Der Beruf der Agent:in ist nicht geschützt, sodass sich im Prinzip jede:r so nennen kann. Doch Schäfer folgte einem Weg, den man als «klassischen Werdegang» bezeichnen kann. Sie absolvierte ein geisteswissenschaftliches Studium, in ihrem Fall Literaturwissenschaft. Dies sei zwar nicht zwingend erforderlich, aber in der Regel habe man danach keine Ahnung von der aktuellen Literaturbranche. Anschließend folgten Praktika im Buchhandel und Verlag sowie abschließend ein Volontariat in ihrer jetzigen Agentur Copywrite. Die Arbeit der Agent:innen ähnelt der der Lektor:innen sehr, aber Agent:innen haben mehr Freiheiten. Während Lektor:innen an einen Verlag und dessen Programm gebunden sind, können Agent:innen an viele Verlagsprogramme denken. Daher ist eine gute Vernetzung zu Verlagen wichtig für die Agenturen. Die Agenturen leisten eine Art Vorlektorat und präsentieren die Texte dann den Verlagen. Laut Kaltenbach schaffen es kaum noch Bücher ohne Agentur zu den Verlagen. Jeder kann sich bei den Agenturen bewerben, aber bei etwa 1000 Einsendungen bei Copywrite im Jahr ist es unwahrscheinlich, sich durchzusetzen. Schäfer betonte jedoch, dass die Einsendungen sehr ernst genommen werden, auch wenn es keine Möglichkeit gibt, Absagen zu verschicken.
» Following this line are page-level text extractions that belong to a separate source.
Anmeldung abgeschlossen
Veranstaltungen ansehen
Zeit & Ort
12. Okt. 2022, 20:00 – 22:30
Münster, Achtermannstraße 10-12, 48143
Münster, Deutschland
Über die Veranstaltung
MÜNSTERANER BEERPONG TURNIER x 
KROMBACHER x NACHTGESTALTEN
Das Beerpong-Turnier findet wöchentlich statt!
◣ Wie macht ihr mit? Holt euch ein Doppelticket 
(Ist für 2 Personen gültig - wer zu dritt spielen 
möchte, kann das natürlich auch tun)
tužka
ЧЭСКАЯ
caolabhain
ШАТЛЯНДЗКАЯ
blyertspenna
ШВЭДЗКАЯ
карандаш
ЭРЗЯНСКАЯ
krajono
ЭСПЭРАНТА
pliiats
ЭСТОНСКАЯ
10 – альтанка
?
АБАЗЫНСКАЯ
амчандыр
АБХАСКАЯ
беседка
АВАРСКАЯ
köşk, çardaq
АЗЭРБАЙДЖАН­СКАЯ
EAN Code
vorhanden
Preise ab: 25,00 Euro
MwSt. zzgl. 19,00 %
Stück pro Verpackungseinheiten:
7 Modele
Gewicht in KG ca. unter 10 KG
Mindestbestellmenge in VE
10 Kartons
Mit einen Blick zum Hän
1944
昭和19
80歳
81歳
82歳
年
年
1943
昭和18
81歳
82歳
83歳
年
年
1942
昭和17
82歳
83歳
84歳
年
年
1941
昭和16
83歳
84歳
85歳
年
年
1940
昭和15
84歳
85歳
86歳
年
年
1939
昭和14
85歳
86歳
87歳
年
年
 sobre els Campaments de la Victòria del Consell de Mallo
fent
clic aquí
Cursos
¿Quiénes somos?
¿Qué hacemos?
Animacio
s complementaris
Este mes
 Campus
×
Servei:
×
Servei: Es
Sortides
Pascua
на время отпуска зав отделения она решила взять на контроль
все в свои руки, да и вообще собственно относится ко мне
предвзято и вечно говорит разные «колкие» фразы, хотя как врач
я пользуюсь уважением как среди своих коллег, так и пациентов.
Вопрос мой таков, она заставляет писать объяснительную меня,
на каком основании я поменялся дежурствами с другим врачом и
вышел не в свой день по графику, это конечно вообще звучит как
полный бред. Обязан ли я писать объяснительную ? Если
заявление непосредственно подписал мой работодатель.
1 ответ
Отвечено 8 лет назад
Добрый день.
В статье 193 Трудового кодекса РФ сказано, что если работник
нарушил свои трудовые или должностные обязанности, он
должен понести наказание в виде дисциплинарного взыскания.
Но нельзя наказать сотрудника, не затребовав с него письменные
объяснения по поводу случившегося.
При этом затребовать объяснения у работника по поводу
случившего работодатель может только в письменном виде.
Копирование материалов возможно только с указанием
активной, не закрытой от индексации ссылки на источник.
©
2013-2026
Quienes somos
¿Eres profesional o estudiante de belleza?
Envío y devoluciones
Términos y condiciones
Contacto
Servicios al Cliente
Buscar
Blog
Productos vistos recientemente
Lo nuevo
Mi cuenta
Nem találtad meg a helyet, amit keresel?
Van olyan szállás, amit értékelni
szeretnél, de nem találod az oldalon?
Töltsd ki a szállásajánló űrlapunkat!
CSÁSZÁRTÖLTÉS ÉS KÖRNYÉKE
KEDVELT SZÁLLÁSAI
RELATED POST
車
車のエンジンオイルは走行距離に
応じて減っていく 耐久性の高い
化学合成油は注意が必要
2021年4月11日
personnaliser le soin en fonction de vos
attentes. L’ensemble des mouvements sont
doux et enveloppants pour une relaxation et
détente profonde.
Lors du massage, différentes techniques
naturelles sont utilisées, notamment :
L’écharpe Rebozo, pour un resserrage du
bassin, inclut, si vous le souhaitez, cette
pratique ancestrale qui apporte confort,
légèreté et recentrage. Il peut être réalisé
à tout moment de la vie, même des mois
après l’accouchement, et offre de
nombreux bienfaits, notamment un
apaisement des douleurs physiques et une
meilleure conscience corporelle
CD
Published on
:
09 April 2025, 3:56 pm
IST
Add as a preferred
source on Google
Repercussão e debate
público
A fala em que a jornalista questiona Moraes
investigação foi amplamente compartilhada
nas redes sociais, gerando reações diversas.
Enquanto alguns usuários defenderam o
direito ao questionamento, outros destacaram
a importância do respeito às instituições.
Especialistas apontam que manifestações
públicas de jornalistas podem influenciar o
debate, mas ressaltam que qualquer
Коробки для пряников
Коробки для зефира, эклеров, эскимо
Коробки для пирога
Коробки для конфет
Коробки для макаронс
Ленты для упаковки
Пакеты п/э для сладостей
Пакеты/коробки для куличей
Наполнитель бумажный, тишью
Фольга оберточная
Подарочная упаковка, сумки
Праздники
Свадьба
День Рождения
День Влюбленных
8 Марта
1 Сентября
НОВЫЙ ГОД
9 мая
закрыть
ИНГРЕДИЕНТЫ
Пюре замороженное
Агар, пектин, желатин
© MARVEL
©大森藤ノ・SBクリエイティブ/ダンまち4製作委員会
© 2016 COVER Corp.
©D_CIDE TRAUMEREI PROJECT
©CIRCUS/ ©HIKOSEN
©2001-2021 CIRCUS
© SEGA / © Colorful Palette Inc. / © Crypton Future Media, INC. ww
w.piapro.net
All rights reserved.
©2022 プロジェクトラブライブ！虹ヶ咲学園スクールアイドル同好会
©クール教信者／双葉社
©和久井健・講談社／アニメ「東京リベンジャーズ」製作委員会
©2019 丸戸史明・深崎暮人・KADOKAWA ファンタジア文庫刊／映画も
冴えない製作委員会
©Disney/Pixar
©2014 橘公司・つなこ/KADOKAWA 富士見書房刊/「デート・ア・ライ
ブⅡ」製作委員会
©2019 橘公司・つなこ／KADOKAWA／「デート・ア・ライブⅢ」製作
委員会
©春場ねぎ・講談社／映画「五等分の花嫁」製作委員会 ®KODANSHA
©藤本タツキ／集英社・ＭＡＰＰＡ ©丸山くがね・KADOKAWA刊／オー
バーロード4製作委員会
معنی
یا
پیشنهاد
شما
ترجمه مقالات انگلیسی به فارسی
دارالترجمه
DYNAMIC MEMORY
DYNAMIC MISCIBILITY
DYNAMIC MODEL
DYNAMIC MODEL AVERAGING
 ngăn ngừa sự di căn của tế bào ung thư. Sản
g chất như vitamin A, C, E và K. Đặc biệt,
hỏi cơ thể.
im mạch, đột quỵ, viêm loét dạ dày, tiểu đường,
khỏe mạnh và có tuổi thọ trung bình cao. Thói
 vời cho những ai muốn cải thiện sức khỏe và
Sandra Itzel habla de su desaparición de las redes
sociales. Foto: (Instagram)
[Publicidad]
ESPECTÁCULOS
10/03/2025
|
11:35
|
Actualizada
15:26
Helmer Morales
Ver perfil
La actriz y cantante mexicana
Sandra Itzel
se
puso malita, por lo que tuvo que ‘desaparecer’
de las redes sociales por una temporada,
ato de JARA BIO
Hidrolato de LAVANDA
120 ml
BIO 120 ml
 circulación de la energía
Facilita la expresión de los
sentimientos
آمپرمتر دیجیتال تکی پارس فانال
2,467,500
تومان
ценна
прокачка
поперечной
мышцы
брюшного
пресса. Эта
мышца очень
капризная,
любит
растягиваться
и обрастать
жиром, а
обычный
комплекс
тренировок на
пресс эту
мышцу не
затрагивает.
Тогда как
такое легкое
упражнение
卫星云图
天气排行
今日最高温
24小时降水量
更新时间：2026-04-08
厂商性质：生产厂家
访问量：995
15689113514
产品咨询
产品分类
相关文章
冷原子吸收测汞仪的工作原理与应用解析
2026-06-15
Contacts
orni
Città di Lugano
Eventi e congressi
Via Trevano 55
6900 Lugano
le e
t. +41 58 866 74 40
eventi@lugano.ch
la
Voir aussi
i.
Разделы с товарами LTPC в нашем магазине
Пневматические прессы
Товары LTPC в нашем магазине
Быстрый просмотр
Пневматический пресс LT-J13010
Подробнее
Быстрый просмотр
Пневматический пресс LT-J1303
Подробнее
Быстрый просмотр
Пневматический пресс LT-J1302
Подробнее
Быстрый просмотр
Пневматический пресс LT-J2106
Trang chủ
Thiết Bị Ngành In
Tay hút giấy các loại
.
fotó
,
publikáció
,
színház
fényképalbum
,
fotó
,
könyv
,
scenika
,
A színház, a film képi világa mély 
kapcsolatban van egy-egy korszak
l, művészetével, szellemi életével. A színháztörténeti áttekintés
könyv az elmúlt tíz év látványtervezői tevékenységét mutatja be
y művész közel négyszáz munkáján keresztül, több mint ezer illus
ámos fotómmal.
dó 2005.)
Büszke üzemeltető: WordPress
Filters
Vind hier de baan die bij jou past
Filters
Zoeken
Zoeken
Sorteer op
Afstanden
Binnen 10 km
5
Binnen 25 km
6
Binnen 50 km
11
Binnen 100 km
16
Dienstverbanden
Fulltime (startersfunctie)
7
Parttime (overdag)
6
Nach diesem Exkurs in die Welt der Literaturagenturen folgte die zweite Lesung von Fischer. Zum Abschluss des Abends wurden verschiedene Fragen aus dem Publikum beantwortet. Fischer gab einen Einblick in die Inspiration für ihr Buch, die sich aus verschiedenen Impulsen zusammensetzt, aber keine autobiographischen Erfahrungen beinhaltet. Wichtig war für sie, Filmästhetik ins Literarische zu übersetzen. Passend zum Roadmovie des Buches gibt es auch eine Spotify-Playlist.

Wir bedanken uns recht herzlich für diesen sehr schönen und aussagekräftigen Abend und sind schon gespannt auf ein neues Buch von Elena Fischer, welches, wie wir seit diesem Abend wissen, bereits geplant ist. Ein besonderer Dank geht außerdem an Diogenes für die großzügig bereitgestellten Leseexemplare.